Jennifer Bartell Boykin is originally from Bluefield, an African American community in Johnsonville, South Carolina. For most of her career, she has been an educator, most recently as an English teacher at Spring Valley High School. She holds a Master of Fine Arts in Creative Writing and a Graduate Certificate in Women’s and Gender Studies and is currently pursuing a Master of Library and Information Science degree from the University of South Carolina. She has sponsored the Poetry Out Loud competition and W.O.R.D. (Write.Organize.Read.Dream), Spring Valley High School’s poetry club.

Bartell Boykin currently serves as poet laureate of Columbia, South Carolina. In 2023, Bartell Boykin received an Academy of American Poets Laureate Fellowship. 

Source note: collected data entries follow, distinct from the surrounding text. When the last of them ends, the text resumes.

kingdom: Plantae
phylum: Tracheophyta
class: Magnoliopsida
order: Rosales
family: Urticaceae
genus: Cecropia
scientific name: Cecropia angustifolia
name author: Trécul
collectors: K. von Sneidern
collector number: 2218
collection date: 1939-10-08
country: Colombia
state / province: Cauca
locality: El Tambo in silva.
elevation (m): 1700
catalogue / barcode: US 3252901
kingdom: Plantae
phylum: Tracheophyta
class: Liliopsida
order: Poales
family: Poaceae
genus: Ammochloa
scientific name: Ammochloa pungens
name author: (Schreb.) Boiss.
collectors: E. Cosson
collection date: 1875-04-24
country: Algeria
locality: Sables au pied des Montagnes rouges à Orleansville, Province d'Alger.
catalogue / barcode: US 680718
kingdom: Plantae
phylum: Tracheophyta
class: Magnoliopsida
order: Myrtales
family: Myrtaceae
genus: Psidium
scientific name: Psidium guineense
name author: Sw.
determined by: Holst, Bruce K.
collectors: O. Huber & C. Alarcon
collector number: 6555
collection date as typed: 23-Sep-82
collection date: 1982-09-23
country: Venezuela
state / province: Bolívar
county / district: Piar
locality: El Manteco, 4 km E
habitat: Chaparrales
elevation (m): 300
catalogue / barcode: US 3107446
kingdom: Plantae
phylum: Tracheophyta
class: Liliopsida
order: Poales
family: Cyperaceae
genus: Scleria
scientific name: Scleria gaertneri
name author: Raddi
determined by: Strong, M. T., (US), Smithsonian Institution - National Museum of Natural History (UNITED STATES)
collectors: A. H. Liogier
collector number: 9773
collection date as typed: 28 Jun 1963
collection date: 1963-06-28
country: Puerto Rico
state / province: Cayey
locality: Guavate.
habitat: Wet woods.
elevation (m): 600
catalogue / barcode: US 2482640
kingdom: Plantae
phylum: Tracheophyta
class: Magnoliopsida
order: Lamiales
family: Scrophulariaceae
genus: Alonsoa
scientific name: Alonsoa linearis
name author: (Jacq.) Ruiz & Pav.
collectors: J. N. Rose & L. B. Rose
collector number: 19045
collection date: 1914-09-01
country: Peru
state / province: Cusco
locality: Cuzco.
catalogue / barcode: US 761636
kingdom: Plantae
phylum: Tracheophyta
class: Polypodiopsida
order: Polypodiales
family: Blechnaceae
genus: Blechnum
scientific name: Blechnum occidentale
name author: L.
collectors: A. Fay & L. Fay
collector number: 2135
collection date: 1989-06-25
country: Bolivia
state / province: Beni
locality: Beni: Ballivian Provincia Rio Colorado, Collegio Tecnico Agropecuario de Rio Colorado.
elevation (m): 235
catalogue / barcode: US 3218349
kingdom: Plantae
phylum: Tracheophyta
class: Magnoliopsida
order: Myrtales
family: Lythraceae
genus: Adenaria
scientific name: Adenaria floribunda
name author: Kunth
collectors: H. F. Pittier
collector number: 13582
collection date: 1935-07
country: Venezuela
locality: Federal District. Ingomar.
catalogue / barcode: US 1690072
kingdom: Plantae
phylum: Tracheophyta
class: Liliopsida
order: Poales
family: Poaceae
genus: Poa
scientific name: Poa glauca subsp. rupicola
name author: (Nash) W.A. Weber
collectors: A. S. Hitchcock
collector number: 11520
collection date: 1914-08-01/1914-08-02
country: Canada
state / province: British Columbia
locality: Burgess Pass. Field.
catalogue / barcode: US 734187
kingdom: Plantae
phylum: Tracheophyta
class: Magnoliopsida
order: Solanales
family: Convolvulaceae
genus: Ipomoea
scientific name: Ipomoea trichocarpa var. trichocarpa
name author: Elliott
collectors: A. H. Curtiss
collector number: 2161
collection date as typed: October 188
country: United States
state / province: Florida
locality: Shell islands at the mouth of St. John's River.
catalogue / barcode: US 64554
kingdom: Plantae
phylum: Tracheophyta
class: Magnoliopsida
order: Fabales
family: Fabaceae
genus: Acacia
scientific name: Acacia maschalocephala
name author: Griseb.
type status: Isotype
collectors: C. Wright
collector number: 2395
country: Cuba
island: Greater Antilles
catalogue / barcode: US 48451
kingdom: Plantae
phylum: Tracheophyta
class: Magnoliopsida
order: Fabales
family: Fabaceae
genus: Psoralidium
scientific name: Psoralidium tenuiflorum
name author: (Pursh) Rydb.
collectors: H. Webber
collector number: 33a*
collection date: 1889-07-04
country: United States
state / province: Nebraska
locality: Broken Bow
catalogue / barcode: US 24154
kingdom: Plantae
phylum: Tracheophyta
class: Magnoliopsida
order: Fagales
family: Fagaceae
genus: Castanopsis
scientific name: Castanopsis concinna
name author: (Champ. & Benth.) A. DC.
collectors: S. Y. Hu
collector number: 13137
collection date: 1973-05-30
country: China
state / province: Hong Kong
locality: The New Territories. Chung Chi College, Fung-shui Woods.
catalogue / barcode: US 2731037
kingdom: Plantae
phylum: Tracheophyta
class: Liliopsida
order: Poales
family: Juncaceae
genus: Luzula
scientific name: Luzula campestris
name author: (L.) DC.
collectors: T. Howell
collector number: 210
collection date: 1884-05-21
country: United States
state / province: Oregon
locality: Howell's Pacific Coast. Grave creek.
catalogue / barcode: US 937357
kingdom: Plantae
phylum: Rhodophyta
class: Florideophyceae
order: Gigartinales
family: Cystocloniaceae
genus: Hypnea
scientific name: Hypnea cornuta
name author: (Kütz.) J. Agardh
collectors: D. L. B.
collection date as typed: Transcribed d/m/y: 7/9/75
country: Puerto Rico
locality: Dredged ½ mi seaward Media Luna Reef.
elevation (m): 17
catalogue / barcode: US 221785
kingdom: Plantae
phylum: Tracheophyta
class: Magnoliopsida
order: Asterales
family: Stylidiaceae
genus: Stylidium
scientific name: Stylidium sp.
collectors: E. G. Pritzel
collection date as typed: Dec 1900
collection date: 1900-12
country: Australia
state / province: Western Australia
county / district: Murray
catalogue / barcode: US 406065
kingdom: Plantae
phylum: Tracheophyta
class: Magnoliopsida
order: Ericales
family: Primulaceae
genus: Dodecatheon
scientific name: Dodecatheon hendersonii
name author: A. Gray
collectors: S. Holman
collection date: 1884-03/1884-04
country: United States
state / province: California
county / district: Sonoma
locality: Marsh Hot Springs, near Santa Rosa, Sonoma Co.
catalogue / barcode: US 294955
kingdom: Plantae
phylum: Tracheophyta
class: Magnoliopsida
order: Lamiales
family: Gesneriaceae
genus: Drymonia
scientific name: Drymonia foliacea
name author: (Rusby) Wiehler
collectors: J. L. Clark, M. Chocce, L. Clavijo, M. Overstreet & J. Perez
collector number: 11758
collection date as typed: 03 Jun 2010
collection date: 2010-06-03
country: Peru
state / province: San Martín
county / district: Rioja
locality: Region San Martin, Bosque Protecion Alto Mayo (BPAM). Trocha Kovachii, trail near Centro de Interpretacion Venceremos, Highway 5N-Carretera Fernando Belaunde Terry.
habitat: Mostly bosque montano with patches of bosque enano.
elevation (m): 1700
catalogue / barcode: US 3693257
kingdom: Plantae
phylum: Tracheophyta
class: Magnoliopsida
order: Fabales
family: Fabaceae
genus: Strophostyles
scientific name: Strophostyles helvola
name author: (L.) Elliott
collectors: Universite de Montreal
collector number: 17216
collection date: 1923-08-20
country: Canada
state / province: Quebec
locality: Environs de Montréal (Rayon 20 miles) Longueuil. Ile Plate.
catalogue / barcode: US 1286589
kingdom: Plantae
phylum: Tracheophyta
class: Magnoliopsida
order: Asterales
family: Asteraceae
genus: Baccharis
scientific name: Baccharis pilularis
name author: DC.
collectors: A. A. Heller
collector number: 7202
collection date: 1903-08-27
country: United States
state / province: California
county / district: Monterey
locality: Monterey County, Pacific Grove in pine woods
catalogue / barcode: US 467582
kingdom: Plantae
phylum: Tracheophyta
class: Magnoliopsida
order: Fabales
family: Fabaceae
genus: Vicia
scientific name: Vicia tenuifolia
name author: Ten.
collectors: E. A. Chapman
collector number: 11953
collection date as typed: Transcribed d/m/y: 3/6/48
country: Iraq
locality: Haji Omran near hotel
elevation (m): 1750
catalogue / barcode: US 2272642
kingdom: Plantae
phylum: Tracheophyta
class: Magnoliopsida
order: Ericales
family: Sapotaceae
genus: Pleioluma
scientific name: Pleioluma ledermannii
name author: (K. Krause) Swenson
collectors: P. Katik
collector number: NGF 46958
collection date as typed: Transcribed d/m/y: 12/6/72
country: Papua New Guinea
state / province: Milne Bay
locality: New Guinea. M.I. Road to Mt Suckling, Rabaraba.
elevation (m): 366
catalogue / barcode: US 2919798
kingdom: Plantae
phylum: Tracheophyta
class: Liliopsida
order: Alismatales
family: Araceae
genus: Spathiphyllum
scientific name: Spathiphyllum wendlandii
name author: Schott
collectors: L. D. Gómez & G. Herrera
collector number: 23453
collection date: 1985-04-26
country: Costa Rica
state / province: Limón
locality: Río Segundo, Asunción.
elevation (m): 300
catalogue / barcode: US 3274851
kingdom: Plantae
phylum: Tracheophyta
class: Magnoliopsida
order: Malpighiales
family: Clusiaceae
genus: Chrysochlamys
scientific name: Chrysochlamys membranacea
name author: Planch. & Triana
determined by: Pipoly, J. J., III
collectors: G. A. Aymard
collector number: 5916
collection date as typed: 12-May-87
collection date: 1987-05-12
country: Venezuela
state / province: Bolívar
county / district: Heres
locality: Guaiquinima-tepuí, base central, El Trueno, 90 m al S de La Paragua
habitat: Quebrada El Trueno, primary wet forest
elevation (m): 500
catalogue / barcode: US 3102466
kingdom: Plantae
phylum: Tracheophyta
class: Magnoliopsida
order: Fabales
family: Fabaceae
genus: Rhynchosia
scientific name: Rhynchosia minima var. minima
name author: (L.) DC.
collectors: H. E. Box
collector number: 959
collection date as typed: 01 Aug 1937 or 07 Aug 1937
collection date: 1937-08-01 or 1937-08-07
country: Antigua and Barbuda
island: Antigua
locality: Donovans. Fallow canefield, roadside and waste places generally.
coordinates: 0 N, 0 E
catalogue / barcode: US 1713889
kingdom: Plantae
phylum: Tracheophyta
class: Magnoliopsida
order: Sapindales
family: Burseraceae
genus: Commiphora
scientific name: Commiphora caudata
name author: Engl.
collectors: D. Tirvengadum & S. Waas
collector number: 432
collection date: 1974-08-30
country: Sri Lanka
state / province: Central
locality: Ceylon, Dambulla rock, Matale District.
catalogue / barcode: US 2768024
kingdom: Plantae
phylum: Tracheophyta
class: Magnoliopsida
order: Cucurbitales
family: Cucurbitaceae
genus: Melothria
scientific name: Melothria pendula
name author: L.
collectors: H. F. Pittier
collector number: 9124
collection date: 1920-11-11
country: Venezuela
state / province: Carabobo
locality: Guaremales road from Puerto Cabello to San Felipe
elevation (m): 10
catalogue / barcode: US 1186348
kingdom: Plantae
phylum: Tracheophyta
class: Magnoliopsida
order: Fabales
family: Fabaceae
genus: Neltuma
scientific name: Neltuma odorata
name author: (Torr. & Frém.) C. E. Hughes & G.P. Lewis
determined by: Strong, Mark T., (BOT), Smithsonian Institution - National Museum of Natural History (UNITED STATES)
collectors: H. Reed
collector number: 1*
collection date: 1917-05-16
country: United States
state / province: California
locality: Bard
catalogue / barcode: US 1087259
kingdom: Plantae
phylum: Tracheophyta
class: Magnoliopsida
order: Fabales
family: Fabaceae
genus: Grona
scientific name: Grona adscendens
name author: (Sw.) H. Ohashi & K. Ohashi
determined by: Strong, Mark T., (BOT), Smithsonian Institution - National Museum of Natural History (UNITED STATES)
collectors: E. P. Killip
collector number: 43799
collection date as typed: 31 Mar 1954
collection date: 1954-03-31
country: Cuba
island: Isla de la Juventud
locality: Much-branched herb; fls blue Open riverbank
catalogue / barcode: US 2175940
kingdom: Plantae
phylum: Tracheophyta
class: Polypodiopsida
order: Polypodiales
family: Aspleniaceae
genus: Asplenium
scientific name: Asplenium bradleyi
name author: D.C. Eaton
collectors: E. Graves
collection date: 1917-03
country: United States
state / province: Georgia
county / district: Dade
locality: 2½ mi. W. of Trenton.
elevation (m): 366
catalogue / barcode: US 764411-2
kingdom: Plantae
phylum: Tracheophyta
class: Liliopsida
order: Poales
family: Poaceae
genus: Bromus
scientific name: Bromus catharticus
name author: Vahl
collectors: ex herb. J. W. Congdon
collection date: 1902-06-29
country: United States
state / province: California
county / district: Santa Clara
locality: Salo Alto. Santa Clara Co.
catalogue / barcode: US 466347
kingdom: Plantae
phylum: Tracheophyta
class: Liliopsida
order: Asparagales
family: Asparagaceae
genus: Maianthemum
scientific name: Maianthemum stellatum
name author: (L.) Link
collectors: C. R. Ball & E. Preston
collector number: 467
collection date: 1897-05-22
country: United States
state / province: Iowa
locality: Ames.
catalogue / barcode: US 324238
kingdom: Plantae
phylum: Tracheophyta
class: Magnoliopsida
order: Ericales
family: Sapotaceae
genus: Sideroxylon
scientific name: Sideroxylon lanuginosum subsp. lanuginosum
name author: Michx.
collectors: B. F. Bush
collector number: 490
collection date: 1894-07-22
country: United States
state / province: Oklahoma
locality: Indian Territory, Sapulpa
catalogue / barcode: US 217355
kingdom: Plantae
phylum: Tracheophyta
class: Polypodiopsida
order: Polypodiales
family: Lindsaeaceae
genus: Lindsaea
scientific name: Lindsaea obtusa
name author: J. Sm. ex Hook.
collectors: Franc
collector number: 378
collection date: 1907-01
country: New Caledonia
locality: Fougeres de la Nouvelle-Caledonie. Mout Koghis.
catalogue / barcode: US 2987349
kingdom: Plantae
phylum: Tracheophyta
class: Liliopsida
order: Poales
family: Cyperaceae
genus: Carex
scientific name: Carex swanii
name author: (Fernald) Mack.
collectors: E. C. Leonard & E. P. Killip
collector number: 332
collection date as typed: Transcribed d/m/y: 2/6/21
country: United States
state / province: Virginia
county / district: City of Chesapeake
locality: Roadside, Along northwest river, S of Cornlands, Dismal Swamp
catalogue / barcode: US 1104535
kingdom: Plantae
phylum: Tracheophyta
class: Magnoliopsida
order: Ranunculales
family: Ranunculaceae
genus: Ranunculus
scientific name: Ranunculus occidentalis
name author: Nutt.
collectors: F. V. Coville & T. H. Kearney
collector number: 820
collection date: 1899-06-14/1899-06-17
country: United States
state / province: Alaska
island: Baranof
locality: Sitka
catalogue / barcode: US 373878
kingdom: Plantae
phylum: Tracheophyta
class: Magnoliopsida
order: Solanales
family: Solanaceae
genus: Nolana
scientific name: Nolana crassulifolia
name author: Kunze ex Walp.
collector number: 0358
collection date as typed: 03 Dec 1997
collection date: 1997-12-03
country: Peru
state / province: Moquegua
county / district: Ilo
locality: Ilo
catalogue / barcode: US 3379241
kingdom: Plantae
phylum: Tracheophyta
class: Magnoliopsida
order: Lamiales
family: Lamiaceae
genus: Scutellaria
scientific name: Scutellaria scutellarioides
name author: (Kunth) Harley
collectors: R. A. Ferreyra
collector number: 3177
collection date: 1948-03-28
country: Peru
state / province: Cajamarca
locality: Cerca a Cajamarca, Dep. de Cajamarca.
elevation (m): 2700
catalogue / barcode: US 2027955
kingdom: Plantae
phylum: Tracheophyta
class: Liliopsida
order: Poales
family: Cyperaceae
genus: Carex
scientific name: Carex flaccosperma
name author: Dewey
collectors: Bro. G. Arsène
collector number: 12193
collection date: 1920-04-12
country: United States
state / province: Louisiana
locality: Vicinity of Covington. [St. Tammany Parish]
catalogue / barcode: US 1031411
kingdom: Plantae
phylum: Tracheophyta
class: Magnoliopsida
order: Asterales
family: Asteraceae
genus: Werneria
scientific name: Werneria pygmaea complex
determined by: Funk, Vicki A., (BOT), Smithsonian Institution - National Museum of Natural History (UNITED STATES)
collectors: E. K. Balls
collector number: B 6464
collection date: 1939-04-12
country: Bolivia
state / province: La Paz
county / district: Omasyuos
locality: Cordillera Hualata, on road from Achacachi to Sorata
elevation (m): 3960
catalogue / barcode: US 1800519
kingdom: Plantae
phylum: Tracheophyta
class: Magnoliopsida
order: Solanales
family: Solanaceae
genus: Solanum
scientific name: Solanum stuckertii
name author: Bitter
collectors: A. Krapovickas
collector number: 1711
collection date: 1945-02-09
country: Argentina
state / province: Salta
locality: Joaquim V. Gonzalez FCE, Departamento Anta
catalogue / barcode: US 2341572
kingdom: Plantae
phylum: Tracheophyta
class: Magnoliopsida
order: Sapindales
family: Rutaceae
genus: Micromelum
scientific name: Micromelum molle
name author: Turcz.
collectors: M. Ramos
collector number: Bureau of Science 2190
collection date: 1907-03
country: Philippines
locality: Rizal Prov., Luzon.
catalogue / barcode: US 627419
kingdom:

LOUIS ARMSTRONG PLAYS FOR HIS WIFE IN GIZA, 1961
Jennifer Bartell Boykin

The sphinx is not drowsy.
Its ear heavy with brass
that echoes off its half-broken face.
The sphinx thinks this is its coronation
that this must be the final blast
written in the books of old.
It now wishes to rise
from this stony couch,
but Louis said he’d play for her anywhere.
He played for her in front of the sphinx
in the shadow of a pyramid, sweat
trickling down his bow-tied body.
This is what the poet says:
Forget the sphinx and its riddles
this is what love sounds like in Giza.
this is what man will do to please her.